Какая противоположность сыну, всегда безупречно одетому, подобранному, совершенно спокойно тратившему деньги – когда они были! Деньги, правда, были не всегда, и, случалось, Блок обращался за помощью к отцу, но получал если не отказ, то строго дозированные суммы. Зато после смерти профессора в его захламленной нищенской квартирке было обнаружено свыше восьмидесяти тысяч рублей – сумма по тем временам гигантская. Экономил не только на сыне, не только на жене (на обеих женах – вторая, как и первая, тоже сбежала от него), но и на себе – на себе даже в первую очередь. Кончилось все трагически. «По свидетельству врачей, – пишет Бобров, – недостаточным питанием он сам вогнал себя в неизлечимую чахотку и уготовил себе преждевременную смерть на почве истощения».

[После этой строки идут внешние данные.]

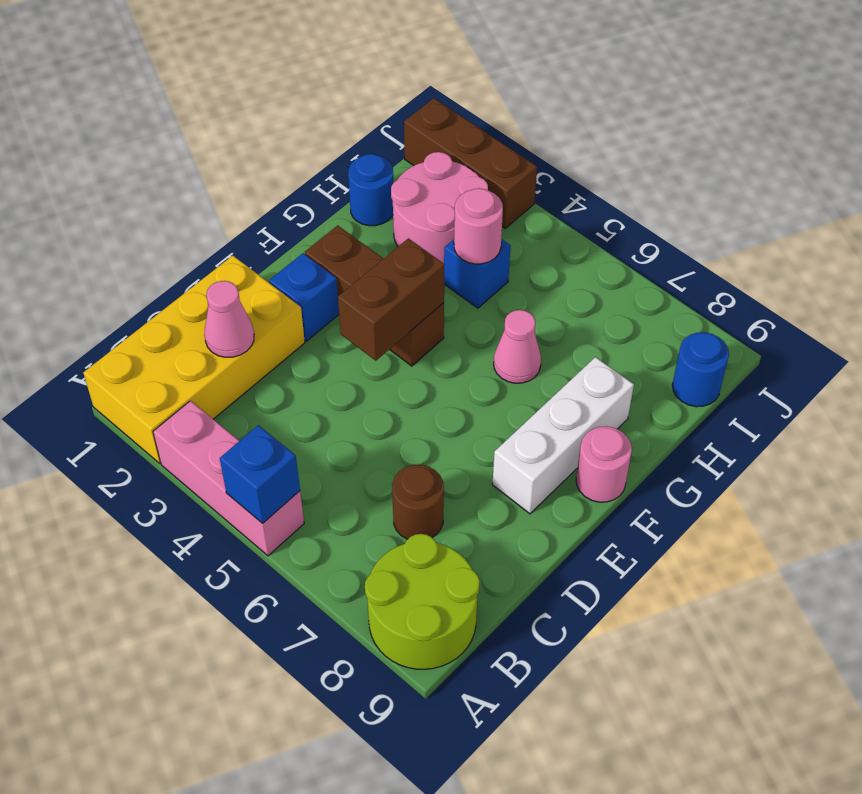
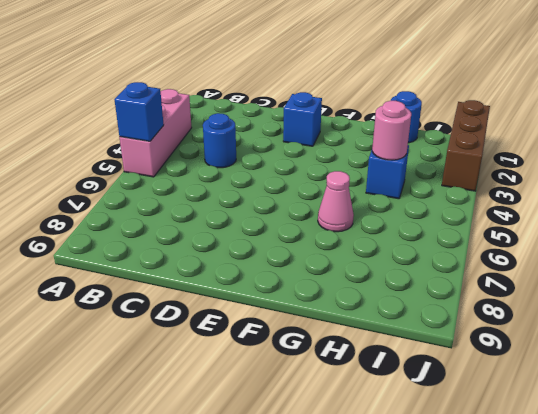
blue round brick C4 level 1 -> blue round brick I9 level 1
none -> yellow brick A1:D2 level 1
none -> lime round brick A8:B9 level 1
none -> brown round brick C7 level 1

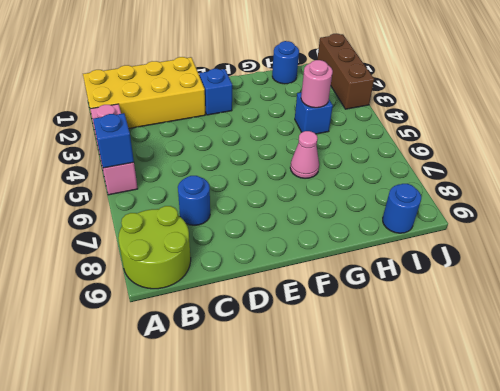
blue round brick C7 level 1 -> brown round brick C7 level 1
none -> white brick E8:G8 level 1
none -> brown brick F2:F4 level 1
none -> pink round brick F9 level 1

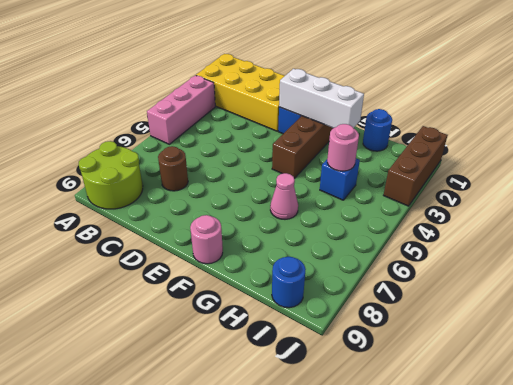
white brick E2:G2 level 2 -> white brick E8:G8 level 1
none -> pink round brick H2:I3 level 1
none -> blue brick A5 level 2
none -> pink cone C2 level 2

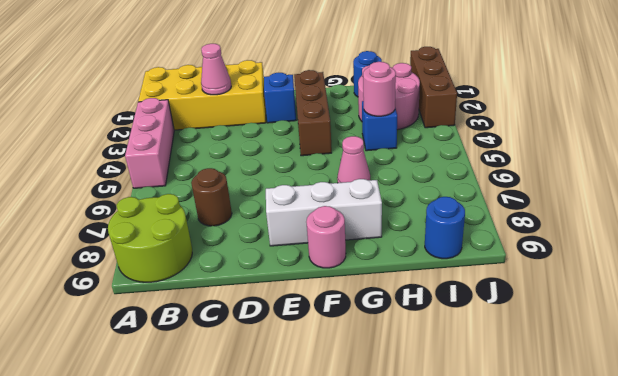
none -> blue brick A5 level 2
none -> brown brick E4:F4 level 2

Надо ли говорить, каким было отношение Блока к отцу? Тут сказывалось не только органическое неприятие образа жизни отца, но и обида за мать, страдавшей во время недолгой совместной жизни. И если бы только от скупости мужа («держал жену впроголодь», – пишет ее родная сестра М. Бекетова), но и – нередко – от его кулаков.

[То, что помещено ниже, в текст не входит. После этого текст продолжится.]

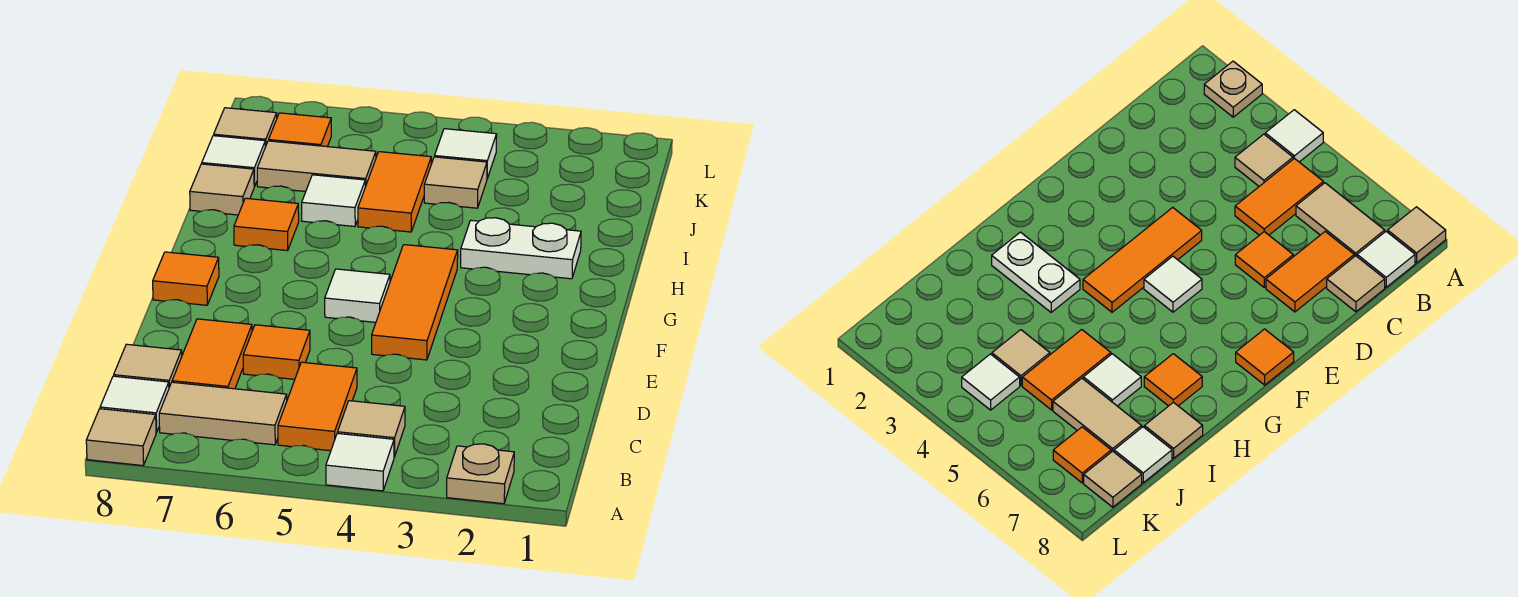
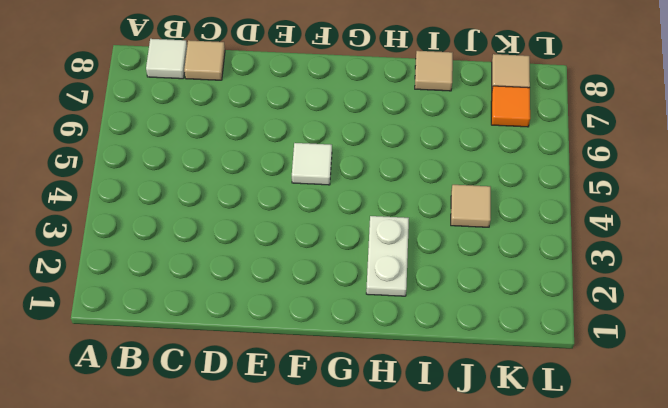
none -> tan plate A2 level 1
none -> white tile A4 level 1
none -> tan tile A8 level 1

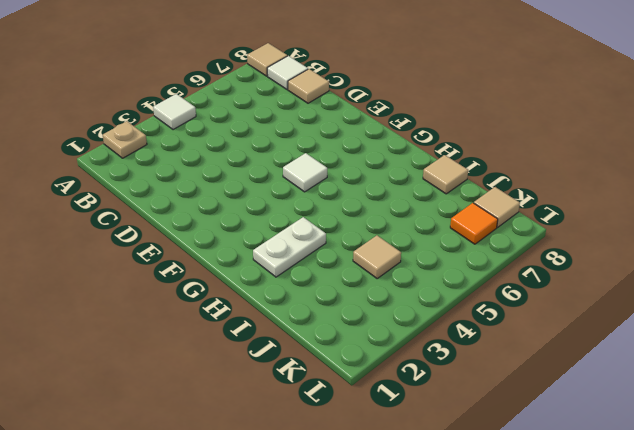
none -> tan tile B4 level 1
none -> orange tile B5:C5 level 1
none -> tan tile B6:B7 level 1

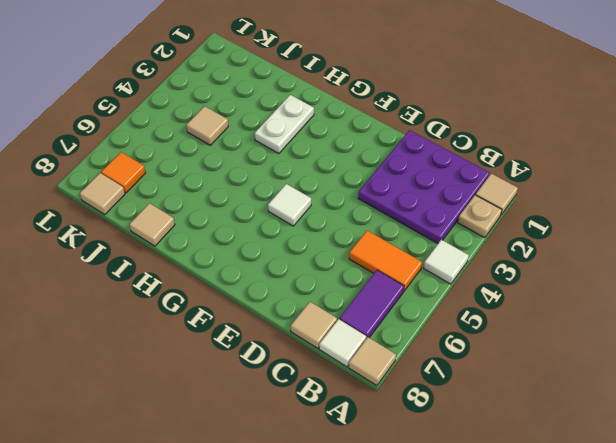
tan tile A1 level 1 -> tan tile B4 level 1
purple plate B1:D3 level 1 -> none
purple tile B6:B7 level 1 -> tan tile B6:B7 level 1
none -> orange tile C7:D7 level 1
none -> orange tile D6 level 1
none -> orange tile E4:G4 level 1

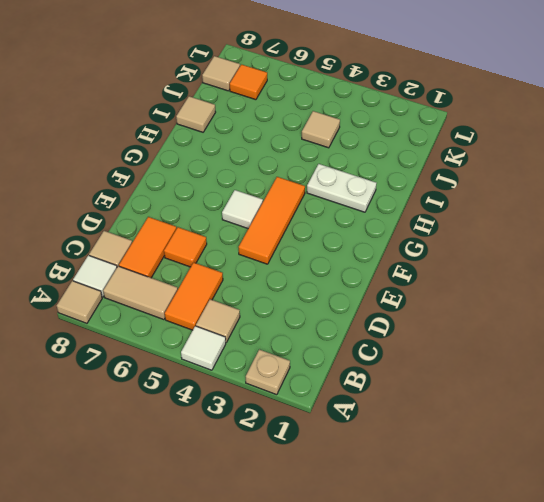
none -> orange tile F8 level 1
none -> orange tile H7 level 1
none -> orange tile I5:J5 level 1

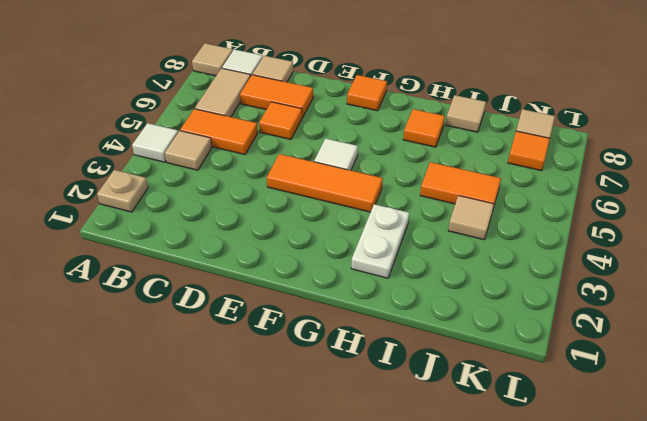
none -> white tile I6 level 1
none -> tan tile J6:J7 level 1
none -> white tile J8 level 1

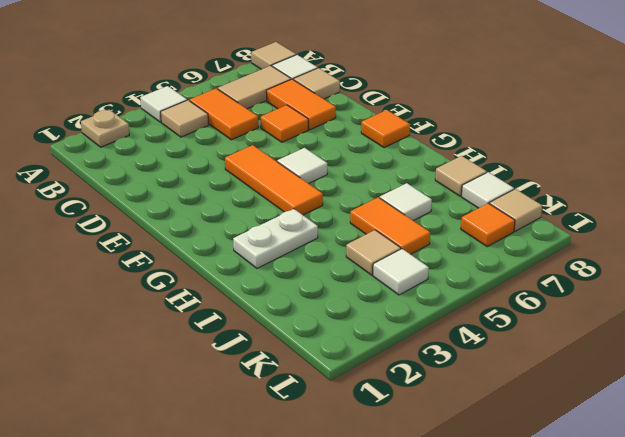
none -> orange tile H7 level 1
none -> tan tile J6:J7 level 1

Тем не менее Блок едет к умирающему отцу. Эта поездка хоть и вырвала поэта из мучительных уз, постепенно превращающихся в тяжелейшие путы, на самом деле оказалась изнурительной и изматывающей. За время пути у него было много времени подумать о своих непростых отношениях с отцом. Ну а если быть совершенно точным и перестать лукавить перед самим собой, то в последние годы о полном отсутствии таковых. Тяготило его и то, что пришлось ехать одному, а он уже отвык от этого. Без Любови Дмитриевны обходиться все хуже и хуже, а с ней тоже не лучше. Вот и получалась дилемма, которой нет решения. Он смотрел в окно, чтобы хоть как-то отвлечься от жуткой головной боли, от неярких образов, без спросу вырывающихся из сознания и заполнявших все окружающее пространство – злобных, ухмыляющихся противной, издевательской усмешкой. Становилось так тошно, что хотелось разнести в дребезги этот чертов поезд. И он себя сдерживал невероятными усилиями воли, зажав свои желания в железные тиски. А чтобы совсем не сойти с ума от жутких видений, Блок прибегает к испытанному средству, он берет в руки карандаш и пишет: «Длинный коридор вагона – в конце его горит свеча. К утру она догорит, и душа засуетится. А теперь – я только не могу заснуть, так же как в своей постели в Петербурге. Передо мной – холодный мрак могилы. Отец лежит в долине роз и тяжко бредит. А я в длинном и жарком коридоре вагона, и искры освещают снег. Старик в подштанниках меня не тревожит. Ничего не надо. Все, что я мог, у убогой жизни взял, взять больше у неба – не хватило сил. Заброшен я на Варшавскую дорогу так же, как в Петербург. Только ее со мной нет – чтобы по-детски скучать, качать головкой, спать, шалить, смеяться».